Halkların hak ve özgürlükler için verdikleri mücadeleye en başından beri ilkeli bir destek verdiklerini belirten Çavuşoğlu, "Demokratik hayata geçişte gereksinim duydukları kapasite inşası için maddi manevi her türlü desteği sağladık" şeklinde konuştu.

Suriye'de rejimin körüklediği bir iç savaşın neticesinde, 200 binden fazla insanın hayatını kaybettiğini, 7 milyon kişinin ülke içinde yerinden edildiğini, 3,5 milyona yakın kişinin de komşu ülkelere sığındığını dile getiren Çavuşoğlu, "Bu büyük insanlık dramı karşısında Batı ülkeleri, takınacakları tavır bakımından tarih önünde çok önemli bir sınavdan geçmektedirler" dedi.

Bakan Çavuşoğlu, Türkiye'ye sığınan Suriye vatandaşları için yapılan harcamaların toplam tutarının 4,5 milyar Dolara ulaştığını, uluslararası toplumun sağladığı katkının ise 265 milyon Dolar gibi çok sınırlı bir mertebede kaldığını vurguladı.

"Suriye muhalefetine tam destek verilmediği sürece, aşırılık yanlısı gruplar çekim merkezi olmayı ve mevcut durumu istismar etmeyi, rejim de bu durumdan yararlanmayı sürdürecektir" diye konuşan Çavuşoğlu, ABD öncülüğündeki koalisyonun DAEŞ'le (IŞİD) mücadele kapsamında hava harekatı başlattığını, uluslararası toplumun dikkatinin bu bölgeye yönelmesini fırsat bilen rejimin ise muhaliflerin kontrolündeki bölgelere hava saldırılarını artırarak arazideki bazı kritik noktaları ele geçirdiğini belirtti.

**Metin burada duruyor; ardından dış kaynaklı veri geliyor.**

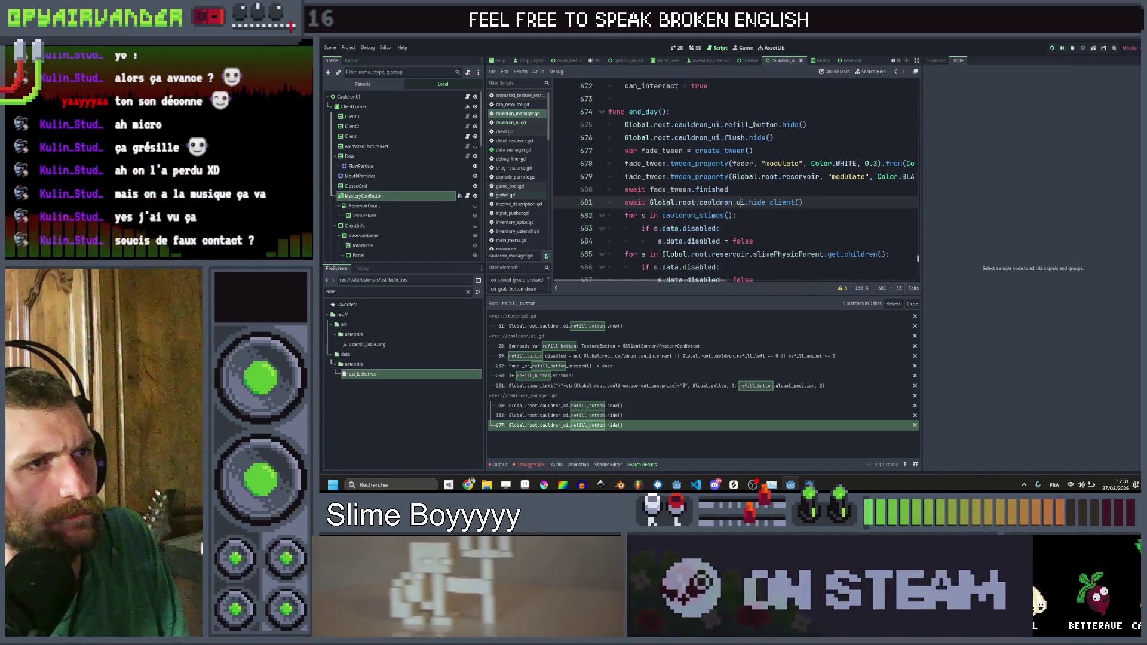
left_click(837, 124)
key("ctrl+shift+k")
key("ctrl+s")
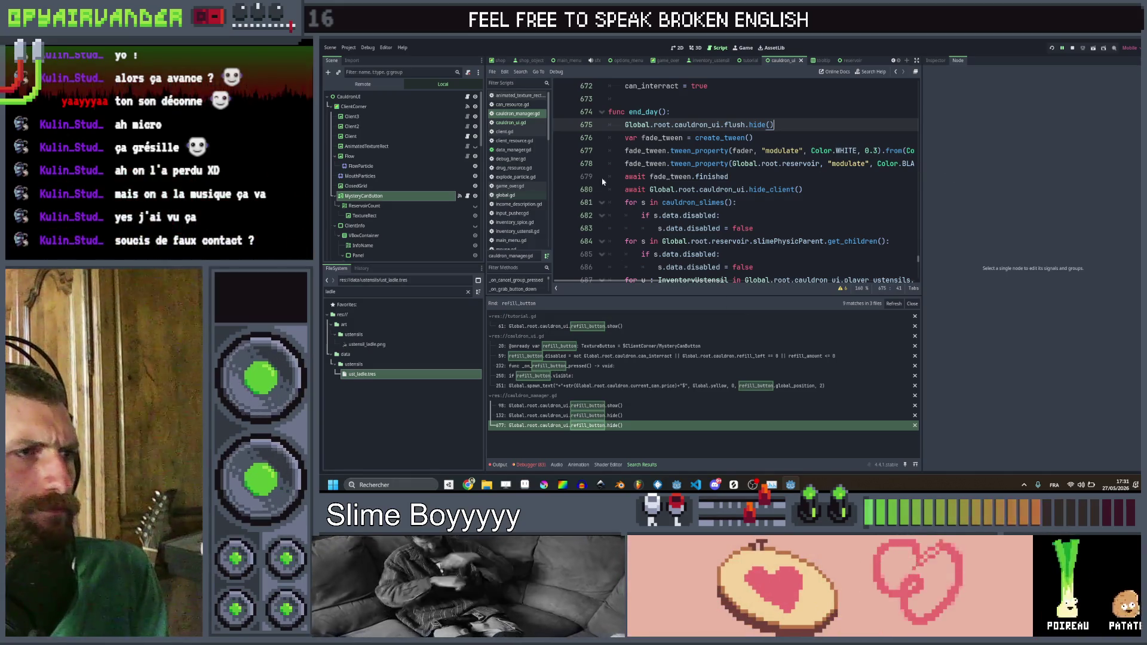
key("F5")
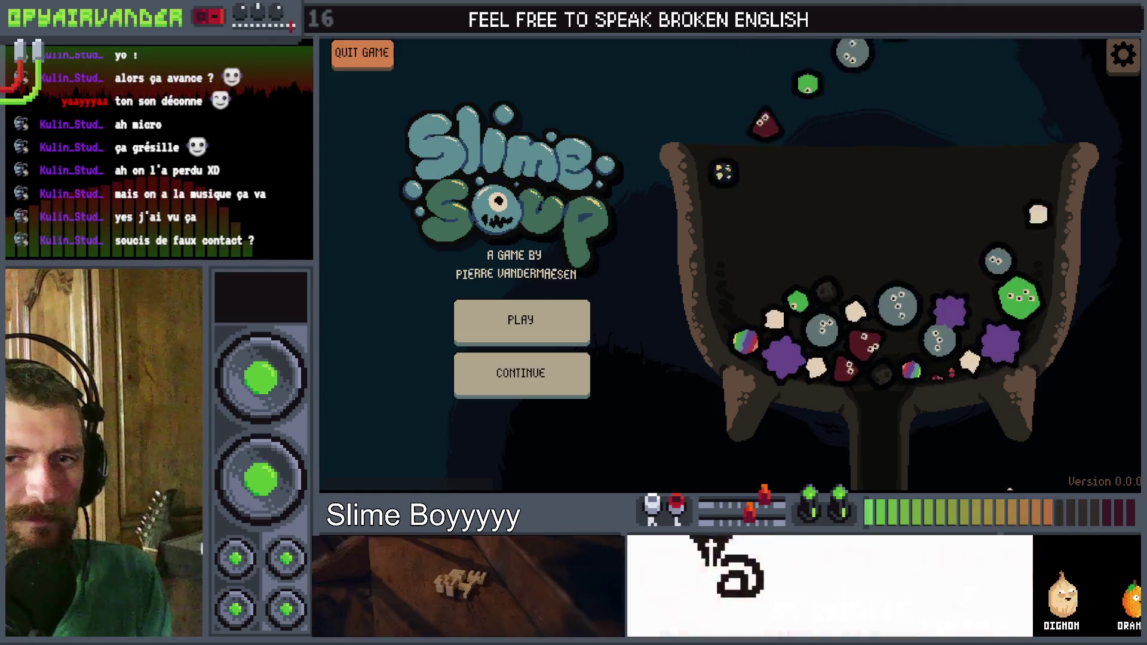
Step: Close the running game and show MysteryCanButton's signals in the Node dock
key("alt+F4")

Suriye rejiminin bölgede DAEŞ ve benzeri terörist örgütlerin ortaya çıkmasını ve palazlanmasını sağladığını dile getiren Çavuşoğlu, şunları söyledi:

"Dolayısıyla, DAEŞ'den kaynaklanan tehdidin ortadan kaldırılması için hava harekatının da tek başına yeterli olmayacağı açıktır. Suriye rejiminin son günlerdeki temel hedefi Halep'i çevreleyerek buradaki muhaliflerin uluslararası yardımlara ulaşmasını engellemek ve muhaliflerin Türkiye ile bağlantısını kesmektir. DAEŞ'in bölge nüfusu üzerindeki baskısı, rejimin kendi halkı üzerine hava saldırısı düzenlemeye devam etmesi, Suriye'de çok daha büyük bir insani kriz ve zorunlu göç baskısı meydana getirme riski taşımaktadır. Bu nedenle Türkiye, Suriye?nin sınırımıza yakın kısmında uçuşa yasak bölge ile güvenli bölgeler oluşturulmasını istemektedir. Zira, tüm bu yükün, Türkiye ve diğer komşu ülkelerce üstlenilmesi sürdürülebilir değildir."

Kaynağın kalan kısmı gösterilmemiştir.